Q67. What is a natural join?

Automatically joins on all columns with the same name in both tables. Avoid it — it's implicit and fragile to schema changes.

Q68. How do you find rows in table A with no match in table B?

Anti-join via LEFT JOIN + IS NULL:

SELECT c.* FROM customers c
LEFT JOIN orders o ON o.customer_id = c.id
WHERE o.id IS NULL;

Q69. Why might a JOIN return more rows than expected?

A one-to-many or many-to-many relationship multiplies rows. Duplicate keys on the joined side fan out the result. Use DISTINCT or aggregate appropriately.

Q70. What is the difference between explicit and implicit join syntax?

Explicit uses JOIN ... ON. Implicit lists tables in FROM with conditions in WHERE (FROM a, b WHERE a.id = b.a_id). Prefer explicit — it's clearer and avoids accidental cross joins.

Q71. How do you join on multiple columns?

JOIN ON a.region = b.region AND a.year = b.year

Q72. Can you join a table to a subquery?

Yes — a derived table:

SELECT e.name, t.total
FROM employees e
JOIN (SELECT employee_id, SUM(amount) total FROM sales GROUP BY employee_id) t
  ON t.employee_id = e.id;

Q73. What is a lateral join?

A LATERAL (PostgreSQL) / CROSS APPLY / OUTER APPLY (SQL Server) lets a subquery reference columns from preceding tables in the FROM clause — useful for top-N-per-group.

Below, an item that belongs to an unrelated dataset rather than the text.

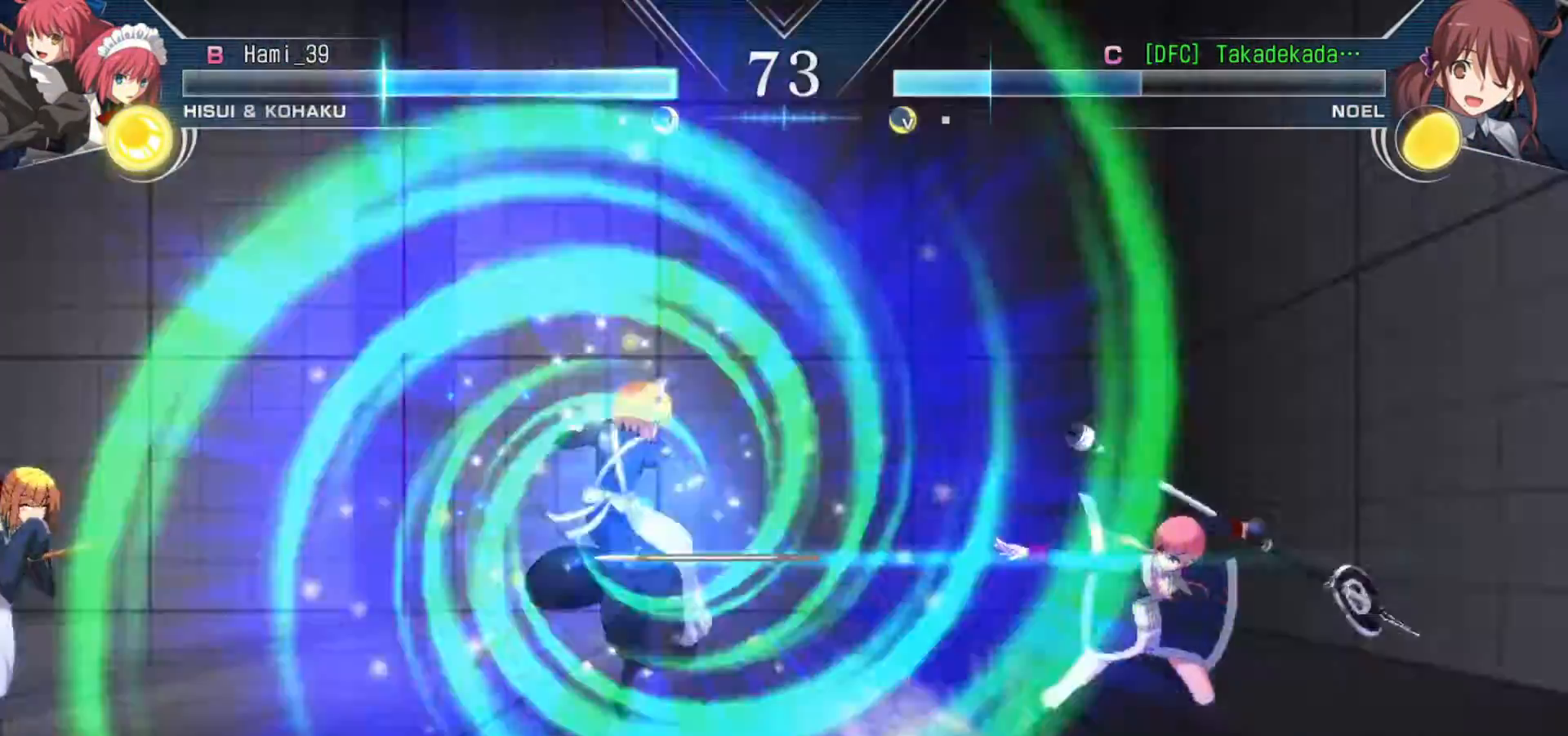
{"buttons": [], "left_stick": "center", "events": [[67, "TRIANGLE", "down"], [100, "TRIANGLE", "up"], [233, "TRIANGLE", "down"], [283, "TRIANGLE", "up"], [383, "TRIANGLE", "down"], [450, "TRIANGLE", "up"]]}
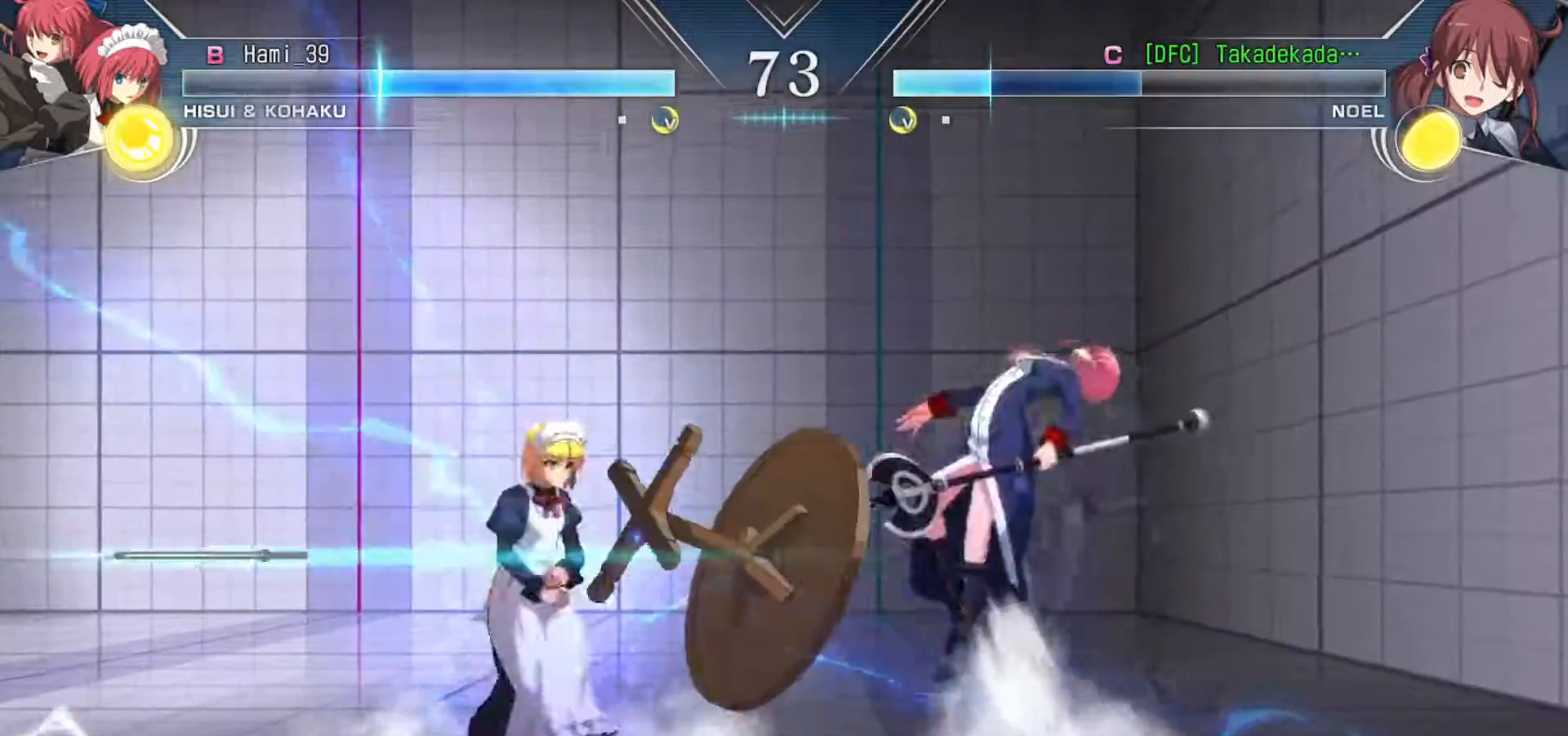
{"buttons": [], "left_stick": "down-right", "events": [[67, "TRIANGLE", "down"], [150, "TRIANGLE", "up"], [150, "left_stick", "right"], [417, "left_stick", "down-right"]]}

Q74. How do you get the top N rows per group using a join?

Use LATERAL=/=APPLY or a window function (see Q132). Example with LATERAL:

SELECT d.name, top.name, top.salary
FROM departments d
CROSS JOIN LATERAL (
  SELECT name, salary FROM employees e
  WHERE e.department_id = d.id ORDER BY salary DESC LIMIT 3
) top;

Q75. What performance considerations apply to joins?

Ensure join columns are indexed, join on the smallest necessary result set, prefer inner joins when semantics allow, and watch for unintended row multiplication. The optimizer chooses join algorithms (nested loop, hash, merge) based on statistics.

Aggregation & Grouping

Q76. What are aggregate functions?

Functions that compute a single value over a set of rows: COUNT, SUM, AVG, MIN, MAX.

Q77. How does GROUP BY work?

It collapses rows sharing the same grouping-column values into one row per group, over which aggregates are computed:

SELECT department_id, AVG(salary)
FROM employees GROUP BY department_id;

Q78. Can you select a non-aggregated column not in GROUP BY?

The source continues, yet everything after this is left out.